Abschnitt 2 - 2 Begriffsbestimmungen
Persönliche Schutzausrüstung gegen die thermischen Auswirkungen eines Störlichtbogens PSAgS
Als Persönliche Schutzausrüstung gegen die thermischen Auswirkungen eines Störlichtbogens (PSAgS) gilt jedes Mittel, das dazu bestimmt ist, von einer Person getragen oder gehalten zu werden und das diese Person gegen die thermischen Gefahren eines Störlichtbogens schützen soll.
Arbeiten
Jede Form elektrotechnischer oder nichtelektrotechnischer Tätigkeit, bei der die Möglichkeit einer elektrischen Gefährdung besteht.
Arbeiten unter Spannung AuS
Jede Arbeit, bei der eine Person bewusst mit Körperteilen oder Werkzeugen, Ausrüstungen oder Vorrichtungen unter Spannung stehende Teile berührt oder in die Gefahrenzone nach VDE 0105-100 gelangt.

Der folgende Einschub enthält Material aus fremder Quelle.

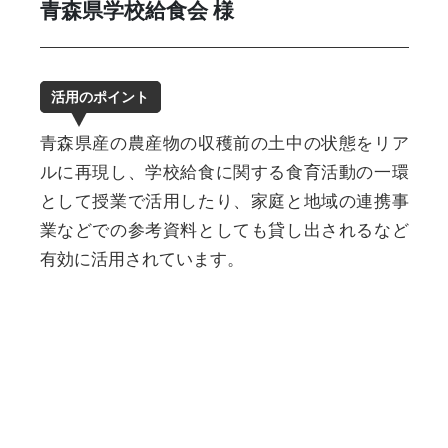
青森県学校給食会 様
活用のポイント
青森県産の農産物の収穫前の土中の状態をリア
ルに再現し、学校給食に関する食育活動の一環
として授業で活用したり、家庭と地域の連携事
業などでの参考資料としても貸し出されるなど
有効に活用されています。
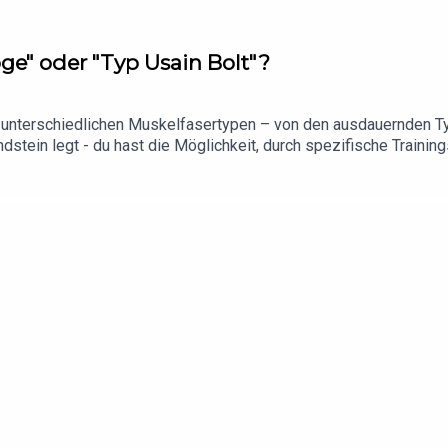
oge" oder "Typ Usain Bolt"?
ie unterschiedlichen Muskelfasertypen – von den ausdauernden Ty
dstein legt - du hast die Möglichkeit, durch spezifische Training
ne Leistung für deine bevorzugte Laufstrecke gezielt steigerst, 
: No ExcusesHier findet ihr unsere aktuellen Gewinnspiele & R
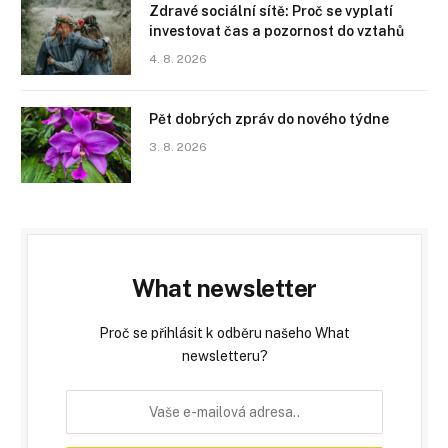
Zdravé sociální sítě: Proč se vyplatí
investovat čas a pozornost do vztahů
4. 8. 2026
Pět dobrých zpráv do nového týdne
3. 8. 2026
What newsletter
Proč se přihlásit k odběru našeho What
newsletteru?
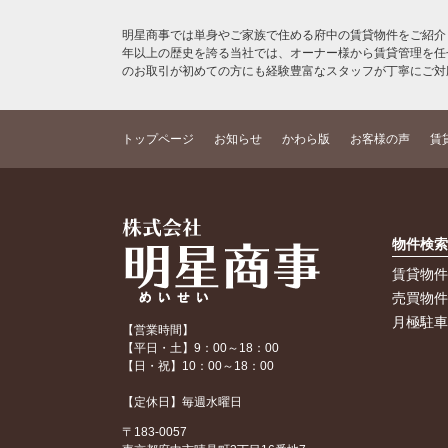
明星商事では単身やご家族で住める府中の賃貸物件をご紹介
年以上の歴史を誇る当社では、オーナー様から賃貸管理を任
のお取引が初めての方にも経験豊富なスタッフが丁寧にご対
トップページ
お知らせ
かわら版
お客様の声
賃
物件検
賃貸物
売買物
月極駐
【営業時間】
【平日・土】9：00～18：00
【日・祝】10：00～18：00
【定休日】毎週水曜日
〒183-0057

Arbeiten in der Nähe unter Spannung stehender Teile
Alle Arbeiten, bei denen eine Person mit Körperteilen, Werkzeug oder anderen Gegenständen in die Annäherungszone nach VDE 0105-100 gelangt, ohne die Gefahrenzone nach VDE 0105-100 zu erreichen.
Arbeitsabstand a
Abstand zwischen Störlichtbogen und dem Körper der Person (Oberkörper), der bei Arbeitshandlungen im betrachteten Arbeitsumfeld wirksam wird.
Anmerkung 1 zum Begriff:
Der Arbeitsabstand wird in mm angegeben.
Äquivalente Lichtbogenenergie
Schutzpegel der PSAgS WLBS, der sich bei konkretem Arbeitsabstand a und Transmissionsfaktor kT aus dem Prüfpegel WLBP ergibt.
Anmerkung 1 zum Begriff:
Die äquivalente Lichtbogenenergie wird in kJ oder kWs angegeben.
Anmerkung 2 zum Begriff:
Die äquivalente Lichtbogenenergie wurde in der Ausgabe 2012 dieser DGUV Information mit WLBäbezeichnet.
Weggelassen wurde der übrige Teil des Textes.